Monday, October 31, 2005

"'Know thyself' - easier said than done"

Benjamin Franklin wrote in his 1750 Poor Richard's Almanac that "There are three things extremely hard: steel, a diamond, and to know one's self." The problem of achieving accurate self-knowledge hasn't gotten any easier in 250 years; and, as shown in a new research report, there are major real-world consequences to this very human attribute.

In "Flawed Self-Evaluation: Implications for Health, Education, and the Workplace," investigators David Dunning (Cornell), Chip Heath (Stanford), and Jerry M. Suls (University of Iowa) summarized current psychological research on the accuracy (or rather inaccuracy) of self-knowledge, across a wide range of studies in a range of spheres. Their report is published in the recent issue of Psychological Science in the Public Interest, a journal of the American Psychological Society....

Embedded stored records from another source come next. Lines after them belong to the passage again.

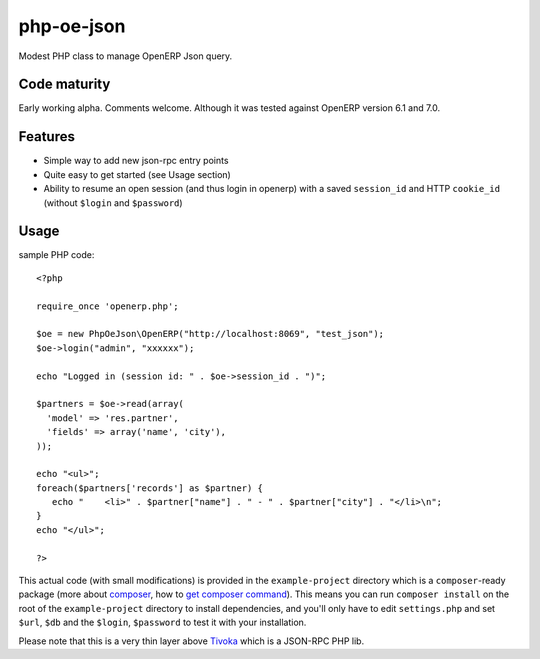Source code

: ===========
php-oe-json
===========

.. image:: https://poser.pugx.org/0k/php-oe-json/v/stable.png
    :target: https://packagist.org/packages/0k/php-oe-json
    :alt: Latest Stable Version

.. image:: https://poser.pugx.org/0k/php-oe-json/downloads.png
    :target: https://packagist.org/packages/0k/php-oe-json
    :alt: Total Downloads

.. image:: https://poser.pugx.org/0k/php-oe-json/v/unstable.png
    :target: https://packagist.org/packages/0k/php-oe-json
    :alt: Latest Unstable Version

.. image:: https://poser.pugx.org/0k/php-oe-json/license.png
    :target: https://packagist.org/packages/0k/php-oe-json
    :alt: License

Modest PHP class to manage OpenERP Json query.


Code maturity
-------------

Early working alpha. Comments welcome. Although it was tested against OpenERP version 6.1 and 7.0.


Features
--------

- Simple way to add new json-rpc entry points
- Quite easy to get started (see Usage section)
- Ability to resume an open session (and thus login in openerp) with a
  saved ``session_id`` and HTTP ``cookie_id`` (without ``$login`` and
  ``$password``)


Usage
-----

sample PHP code::

  <?php

  require_once 'openerp.php';

  $oe = new PhpOeJson\OpenERP("http://localhost:8069", "test_json");
  $oe->login("admin", "xxxxxx");

  echo "Logged in (session id: " . $oe->session_id . ")";

  $partners = $oe->read(array(
    'model' => 'res.partner',
    'fields' => array('name', 'city'),
  ));

  echo "<ul>";
  foreach($partners['records'] as $partner) {
     echo "    <li>" . $partner["name"] . " - " . $partner["city"] . "</li>\n";
  }
  echo "</ul>";

  ?>

This actual code (with small modifications) is provided in the ``example-project``
directory which is a ``composer``-ready package (more about composer_, how to `get
composer command`_). This means you can run ``composer install`` on the root of the 
``example-project`` directory to install dependencies, and you'll only have to edit
``settings.php`` and set ``$url``, ``$db`` and the ``$login``, ``$password`` to test
it with your installation.

.. _composer: https://getcomposer.org/
.. _get composer command: https://getcomposer.org/doc/00-intro.md#downloading-the-composer-executable


Please note that this is a very thin layer above Tivoka_ which is a JSON-RPC PHP lib.

.. _Tivoka: https://github.com/marcelklehr/tivoka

People generally underestimate their own susceptibility to serious health risks like high blood pressure, cancer, or food poisoning -- partly because they overestimate how different they are from the norm in terms of behaviors that might put them at risk. This can influence the steps people take -- or don't take -- to prevent or treat such problems. On the other side of the health equation, doctors (being people too) overestimate their competence to treat problems outside their areas of specialization.

A similar overconfidence is found in education at all levels. Students and people undergoing professional training show a strong tendency to overestimate their mastery of new knowledge and skills, and teachers and peers are generally much better able than a student is to accurately predict the student's performance on tests....

Although a degree of self-deception may be just part of human nature, individuals aren't completely to blame for their lack of accurate self-knowledge, according to Dunning. There are social and institutional barriers to self-knowledge, such as the difficulty of giving honest critical feedback in workplace settings, as well as to the simple fact that people don't have access to the full range of human competence and skill against which to evaluate their own. Also, in many areas, what people are striving for -- excellence -- is ill-defined.

More @ Medical News Today

From 'Flawed Self-Assessment: Implications for Health, Education, and the Workplace':

People, on average, tend to believe themselves to be above average -- a view that violates the simple tenets of mathematics. In a survey of nearly one million high school seniors, 70% stated that they had "above average" leadership skills, but only 2% felt their leadership skills were "below average." On their ability to get along with others, almost all respondents rated themselves as at least average -- with 60% rating themselves in the top 1% (College Board, 1976-1977). College students think they are more likely than their peers to live past 80 and have a good job; they think they are less likely to acquire a drinking problem or suffer a heart attack (Weinstein, 1980).

Such above-average effects, as they are called, are not constrained to college students. Motorcyclists believe they are less likely to cause an accident than is the typical biker (Rutter, Quine, & Albery, 1998). Business leaders believe their company is more likely to succeed than is the average firm in their industry (Cooper, Woo, & Dunkelberg, 1988; Larwood & Whittaker, 1977). People think they are less susceptible to the flu than their contemporaries, and as a result avoid getting flu shots (Larwood, 1978). Of college professors, 94% say they do above-average work (Cross, 1977). People signing up to bungee jump believe they are more likely to avoid injury than the average bungee jumper, although their friends and family do not share this impression (Middleton, Harris, & Surman, 1996). Ironically, people even state that they are more likely than their peers to provide accurate self-assessments that are uncontaminated by bias (Friedrich, 1996; Pronin, Lin, & Ross, 2002).

2 Comments:

Anonymous Anonymous said...

People, on average, tend to believe themselves to be above average -- a view that violates the simple tenets of mathematics.

This statement is not true.

Take an example of 10 individuals who have had their leadership skills tested. 9 score 20/30 and one scores 1/30. 90% of the individuals have above average leaderships skills.

I believe you are thinking about "median".

5:33 PM  
Blogger RC said...

I take your point -- and I think you are probably right. No doubt the authors were talking about the median.

However, technically speaking, the median is a type of average >>

Average most often refers to the arithmetic mean, but is actually ambiguous and may be used to also refer to the mode, median, or midrange.